● **BRIEF**:
Count the lines in the listing below that contain the string "degli". Reply with the number alone.

● **RECORD EXCERPTS**:
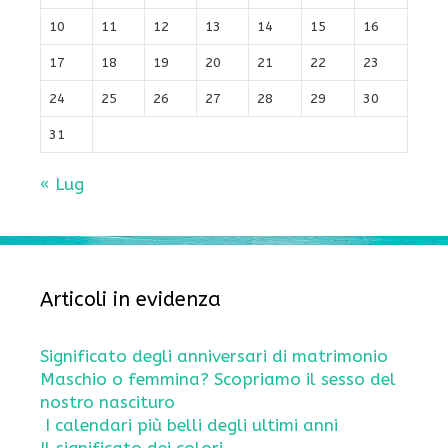
10
11
12
13
14
15
16
17
18
19
20
21
22
23
24
25
26
27
28
29
30
31
« Lug
Articoli in evidenza
Significato degli anniversari di matrimonio
Maschio o femmina? Scopriamo il sesso del
nostro nascituro
I calendari più belli degli ultimi anni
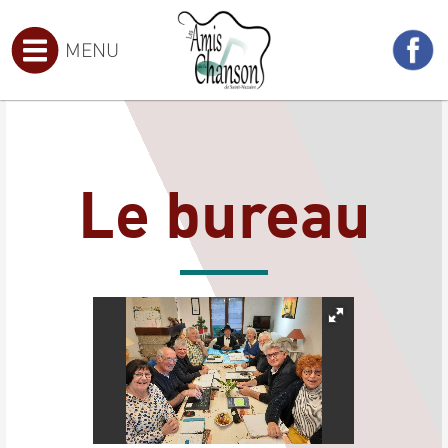
MENU
Le bureau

● **SOLUTION TO THIS TASK**:
2